- _TEXTO FORNECIDO_
Não é à toa que seu nome tem origem em língua indígena e significa vigia bonito. Primeiro, porque constrói sua entrada com barro formando ranhuras que lembram uma aranha, há quem diga que a artimanha espanta muitos predadores. Segundo, porque é possível observar uma guarda à espreita pelo buraco que dá acesso à colmeia.
Mandaçaia pantaneira
Sul-mato-grossenses
A mandaçaia pantaneira (Melipona orbignyi) é muito semelhante às anteriores, tanto que leva o mesmo nome. A diferença está na coloração dourada que ela tem no tórax. Seu hábitat faz com que ela seja encontrada, além do Estado, apenas no Mato Grosso e na Bolívia. Por isso, não é permitida sua criação fora dessas localidades.
Rara
Embora seja difícil encontrar algumas espécies de abelhas nativas na natureza, a uruçu amarela (Melipona rufiventris) é a única do meliponário que figura na lista de animais em extinção no Brasil.

- _ENUNCIADO 1_
Extraia, sem qualquer alteração, o trecho do texto sobre as abelhas nativas que vai de "Não é à toa" até "fora dessas localidades.".
- _ENUNCIADO 2_
Redija a continuação do texto sobre as abelhas nativas, começando logo após a última frase apresentada.

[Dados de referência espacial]
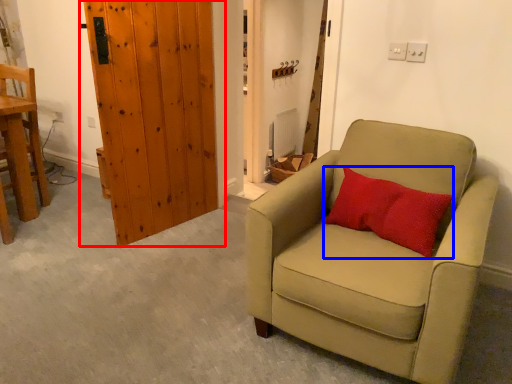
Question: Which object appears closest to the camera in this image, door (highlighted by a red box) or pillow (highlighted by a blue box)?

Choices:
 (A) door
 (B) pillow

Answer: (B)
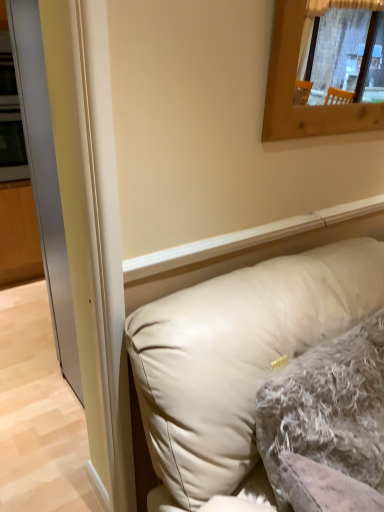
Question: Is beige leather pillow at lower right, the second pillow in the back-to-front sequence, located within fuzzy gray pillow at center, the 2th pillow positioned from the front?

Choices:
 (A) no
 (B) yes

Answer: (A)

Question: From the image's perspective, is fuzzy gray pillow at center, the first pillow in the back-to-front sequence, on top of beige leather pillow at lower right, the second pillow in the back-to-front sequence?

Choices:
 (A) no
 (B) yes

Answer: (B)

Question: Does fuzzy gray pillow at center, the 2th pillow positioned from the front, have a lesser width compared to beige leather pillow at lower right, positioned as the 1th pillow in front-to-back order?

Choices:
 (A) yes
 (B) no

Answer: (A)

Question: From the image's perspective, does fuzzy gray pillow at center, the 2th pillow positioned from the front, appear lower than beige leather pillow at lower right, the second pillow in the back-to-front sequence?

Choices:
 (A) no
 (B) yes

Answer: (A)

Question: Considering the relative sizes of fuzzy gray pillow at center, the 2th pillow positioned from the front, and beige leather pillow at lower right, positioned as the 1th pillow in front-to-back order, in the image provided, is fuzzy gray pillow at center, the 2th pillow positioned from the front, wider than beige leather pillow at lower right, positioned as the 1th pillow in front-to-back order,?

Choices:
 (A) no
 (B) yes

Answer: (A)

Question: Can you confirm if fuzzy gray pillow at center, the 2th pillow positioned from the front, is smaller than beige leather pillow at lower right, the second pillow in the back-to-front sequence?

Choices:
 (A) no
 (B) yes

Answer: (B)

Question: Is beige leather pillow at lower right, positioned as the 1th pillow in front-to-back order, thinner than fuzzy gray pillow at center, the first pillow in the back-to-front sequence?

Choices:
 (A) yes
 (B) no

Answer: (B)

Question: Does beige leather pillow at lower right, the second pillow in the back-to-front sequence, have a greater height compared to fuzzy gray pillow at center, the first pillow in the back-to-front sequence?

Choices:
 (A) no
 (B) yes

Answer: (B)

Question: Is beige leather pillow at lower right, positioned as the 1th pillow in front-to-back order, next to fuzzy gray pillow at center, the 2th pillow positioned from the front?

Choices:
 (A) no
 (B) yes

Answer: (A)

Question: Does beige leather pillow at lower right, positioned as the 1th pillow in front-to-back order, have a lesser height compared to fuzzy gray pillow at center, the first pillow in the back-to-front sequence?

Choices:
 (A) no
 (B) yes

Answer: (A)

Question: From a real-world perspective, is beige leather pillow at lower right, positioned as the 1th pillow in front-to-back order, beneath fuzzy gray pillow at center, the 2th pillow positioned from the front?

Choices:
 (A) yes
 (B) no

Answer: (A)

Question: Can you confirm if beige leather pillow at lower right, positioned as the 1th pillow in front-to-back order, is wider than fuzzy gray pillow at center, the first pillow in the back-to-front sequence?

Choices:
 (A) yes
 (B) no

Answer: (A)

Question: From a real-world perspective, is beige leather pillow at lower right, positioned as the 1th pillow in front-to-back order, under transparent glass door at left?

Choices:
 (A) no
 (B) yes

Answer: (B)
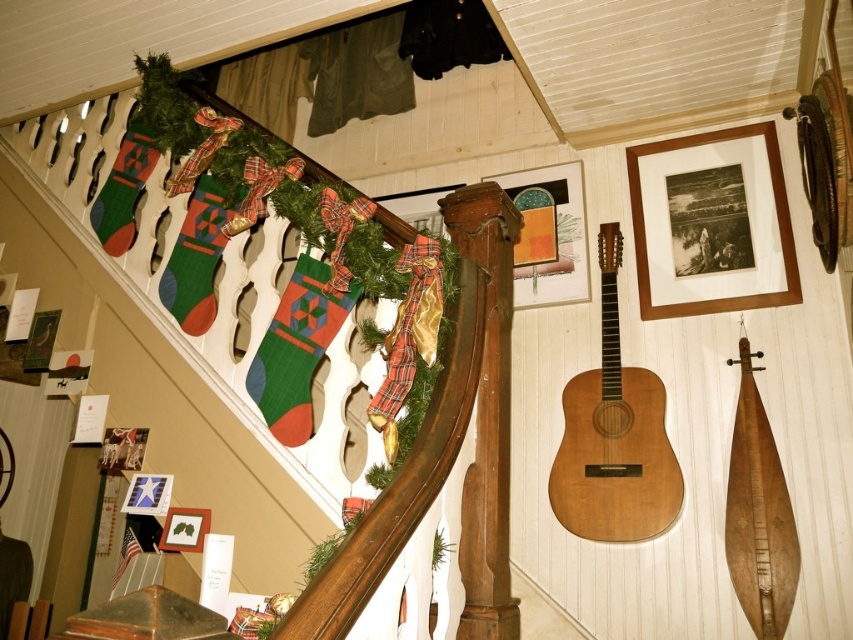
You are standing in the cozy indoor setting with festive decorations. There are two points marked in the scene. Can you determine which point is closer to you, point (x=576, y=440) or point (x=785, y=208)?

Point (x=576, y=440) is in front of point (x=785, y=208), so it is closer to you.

- _RESPOSTA 1_
Não é à toa que seu nome tem origem em língua indígena e significa vigia bonito. Primeiro, porque constrói sua entrada com barro formando ranhuras que lembram uma aranha, há quem diga que a artimanha espanta muitos predadores. Segundo, porque é possível observar uma guarda à espreita pelo buraco que dá acesso à colmeia.
Mandaçaia pantaneira
Sul-mato-grossenses
A mandaçaia pantaneira (Melipona orbignyi) é muito semelhante às anteriores, tanto que leva o mesmo nome. A diferença está na coloração dourada que ela tem no tórax. Seu hábitat faz com que ela seja encontrada, além do Estado, apenas no Mato Grosso e na Bolívia. Por isso, não é permitida sua criação fora dessas localidades.

- _RESPOSTA 2_
A zootecnista Jovelina Maria Oliveira, chefe do setor de abelhas da Agraer, afirma que o “sumiço” dessa abelha se deve ao fato da uruçu ser dócil e produzir bastante mel em comparação com as demais. Assim, muitas vezes enxames em troncos acabam dizimados para coleta ilegal.
Vale recordar ainda que esta e as demais espécies (com e sem ferrão) sofrem com o uso indiscriminado de agrotóxicos nas lavouras.
Uruçu amarela
Rainhas de emergência
Os ninhos das abelhas nativas sem ferrão têm formas que variam de espécie. No meliponário, a maior parte deposita os ovos em discos sobrepostos, mas algumas, como a marmelada (Frieseomelitta varia) e a mirim luci (Plebeia lucii) constroem estruturas em formas de cachos.
Cientistas já notaram que estas duas espécies têm comportamento peculiar. Quando ficam órfãs, as operárias dão origem às chamas “rainhas de emergência”. Elas botam ovos cujas larvas acabam superalimentadas e “assumem” a gestão da colônia.
A doutora em entomologia Lila Vianna Teixeira, professora do IFMT (Instituto Federal do Mato Grosso) explica que essa característica já foi observada em outras abelhas sem ferrão.
“Inicialmente, esse comportamento foi identificado em colônias de abelhas marmelada. Até onde sabemos, está presente apenas em espécies que apresentam células de cria dispostas em forma de cacho”, pontua.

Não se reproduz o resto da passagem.